The preparation of unaudited condensed consolidated financial statements in conformity with U.S. GAAP requires management to make estimates and assumptions that affect the reported amounts of assets, liabilities, revenue and expenses, as well as related disclosure of contingent assets and liabilities. The Company bases its estimates on historical experience and on assumptions that the Company believes are reasonable. The Company assesses these estimates on a regular basis; however, actual results could materially differ from those estimates and such differences could be material to the Company’s consolidated financial position and results of operations.

Recent Accounting Pronouncements

In March 2013, the Financial Accounting Standards Board (“FASB”) issued an accounting standard update requiring an entity to release into net income the entire amount of a cumulative translation adjustment related to its investment in a foreign entity when as a parent it either sells a part or all of its investment in a foreign entity or no longer holds a controlling financial interest in a subsidiary or group of assets within a foreign entity. This accounting standard update will be effective prospectively for the Company beginning in the fiscal year 2015. The Company does not expect the adoption of this accounting standard update will have a material impact on the consolidated financial statements.

 In May 2014, the FASB issued an accounting standard update on revenue from contracts with customers, which requires an entity to recognize the amount of revenue to which it expects to be entitled for the transfer of promised goods or services to customers. The new guidance will replace most existing revenue recognition guidance in U.S. GAAP when it becomes effective. The new standard is effective for the Company on January 1, 2017. Early application is not permitted. The standard permits the use of either the retrospective or cumulative effect transition method. The Company is currently evaluating the effect that the new guidance will have on its consolidated financial statements and related disclosures. The Company has not yet selected a transition method nor has it determined the effect of the standard on its ongoing financial reporting.

In June 2014, the FASB issued new accounting standard update on stock-based compensation when the terms of an award provide that a performance target could be achieved after the requisite service period. The new guidance requires that a performance target that affects vesting, and that could be achieved after the requisite service period, be treated as a performance condition. As such, the performance target should not be reflected in estimating the grant date fair value of the award.
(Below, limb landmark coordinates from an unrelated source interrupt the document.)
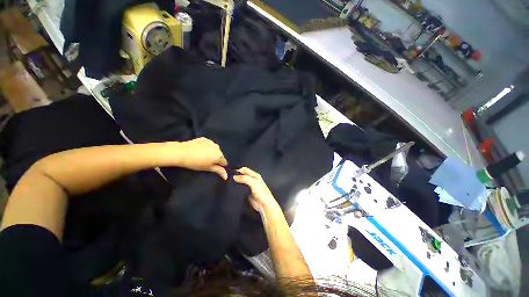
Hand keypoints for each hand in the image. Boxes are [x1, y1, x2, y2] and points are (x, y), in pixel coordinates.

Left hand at [171, 137, 227, 179]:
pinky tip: (199, 150)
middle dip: (216, 158)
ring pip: (215, 149)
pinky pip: (209, 144)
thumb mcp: (207, 168)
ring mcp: (211, 142)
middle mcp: (218, 148)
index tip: (213, 167)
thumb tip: (226, 176)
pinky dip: (207, 147)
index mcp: (219, 155)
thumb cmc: (195, 163)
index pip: (224, 162)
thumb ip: (219, 171)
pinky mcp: (205, 139)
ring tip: (202, 155)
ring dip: (212, 152)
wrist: (181, 153)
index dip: (220, 165)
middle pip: (220, 155)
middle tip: (206, 162)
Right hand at [233, 167, 279, 213]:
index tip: (231, 173)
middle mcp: (252, 180)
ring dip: (236, 182)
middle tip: (229, 178)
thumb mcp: (253, 183)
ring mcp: (249, 187)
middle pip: (242, 175)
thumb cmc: (262, 193)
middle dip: (236, 176)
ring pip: (241, 182)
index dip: (238, 170)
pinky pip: (240, 189)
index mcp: (255, 175)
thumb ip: (244, 179)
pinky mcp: (246, 193)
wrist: (264, 205)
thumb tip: (234, 177)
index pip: (245, 169)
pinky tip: (232, 189)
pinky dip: (236, 189)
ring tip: (229, 183)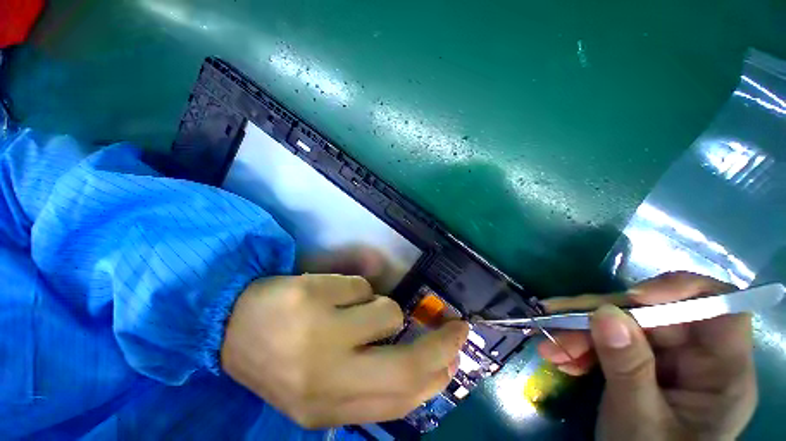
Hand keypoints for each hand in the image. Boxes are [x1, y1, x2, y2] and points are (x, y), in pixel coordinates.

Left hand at [221, 274, 468, 427]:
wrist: (230, 327)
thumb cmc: (284, 357)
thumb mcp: (327, 386)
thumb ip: (373, 381)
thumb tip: (423, 365)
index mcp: (330, 408)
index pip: (402, 399)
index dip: (437, 376)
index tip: (456, 355)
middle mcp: (326, 378)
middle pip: (406, 365)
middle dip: (440, 344)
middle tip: (457, 325)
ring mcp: (317, 334)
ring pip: (386, 311)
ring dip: (379, 308)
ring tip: (352, 309)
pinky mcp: (311, 296)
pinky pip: (360, 286)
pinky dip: (355, 289)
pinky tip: (328, 294)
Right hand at [538, 272, 756, 439]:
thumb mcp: (638, 419)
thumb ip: (628, 367)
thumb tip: (605, 312)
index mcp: (722, 373)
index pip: (719, 307)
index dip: (681, 290)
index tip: (632, 297)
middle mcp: (698, 359)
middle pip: (653, 317)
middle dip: (601, 318)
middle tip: (557, 321)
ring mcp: (668, 363)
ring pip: (623, 328)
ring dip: (582, 335)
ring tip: (551, 348)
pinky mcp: (641, 367)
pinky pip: (610, 344)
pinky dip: (583, 349)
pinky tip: (561, 359)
This update further clarifies that compensation cost should be recognized in the period in which it becomes probable that the performance target will be achieved and should represent the compensation cost attributable to the periods for which the requisite service has already been rendered. This guidance will be effective for fiscal years, and interim periods within those fiscal years, beginning after December 15, 2015 and can be applied either prospectively or retrospectively to all awards outstanding as of the beginning of the earliest annual period presented as an adjustment to opening retained earnings. Early adoption is permitted. Adoption of this new accounting standard update is expected to have no impact to the Company’s financial statements.
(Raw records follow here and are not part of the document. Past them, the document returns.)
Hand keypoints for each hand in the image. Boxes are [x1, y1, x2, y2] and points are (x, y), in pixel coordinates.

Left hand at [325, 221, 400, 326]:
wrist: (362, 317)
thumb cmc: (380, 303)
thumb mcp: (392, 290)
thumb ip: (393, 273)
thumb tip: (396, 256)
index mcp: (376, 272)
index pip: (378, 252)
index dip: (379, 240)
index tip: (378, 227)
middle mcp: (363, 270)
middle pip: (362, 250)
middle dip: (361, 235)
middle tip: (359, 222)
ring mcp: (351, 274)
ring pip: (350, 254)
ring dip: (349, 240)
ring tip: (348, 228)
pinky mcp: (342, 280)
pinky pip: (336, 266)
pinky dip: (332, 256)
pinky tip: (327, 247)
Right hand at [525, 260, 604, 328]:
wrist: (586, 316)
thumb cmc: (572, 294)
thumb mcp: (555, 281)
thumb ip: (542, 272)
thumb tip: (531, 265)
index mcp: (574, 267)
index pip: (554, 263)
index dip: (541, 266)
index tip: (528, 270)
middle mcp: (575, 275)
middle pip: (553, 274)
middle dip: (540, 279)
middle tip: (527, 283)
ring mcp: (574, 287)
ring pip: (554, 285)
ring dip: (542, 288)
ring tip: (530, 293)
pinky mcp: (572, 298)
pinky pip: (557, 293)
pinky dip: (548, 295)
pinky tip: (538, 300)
In August 2014, the FASB issued new accounting standard update which requires management to assess an entity’s ability to continue as a going concern and to provide related disclosures in certain circumstances. Under the new guidance, disclosures are required when conditions give rise to substantial doubt about an entity’s ability to continue as a going concern within one year from the financial statement issuance date. The guidance is effective for annual periods ending after December 15, 2016, and all annual and interim periods thereafter. Early application is permitted. The adoption of this guidance is not expected to have any impact on the Company’s financial position and results of operations and, at this time, the Company does not expect any impact on its disclosures.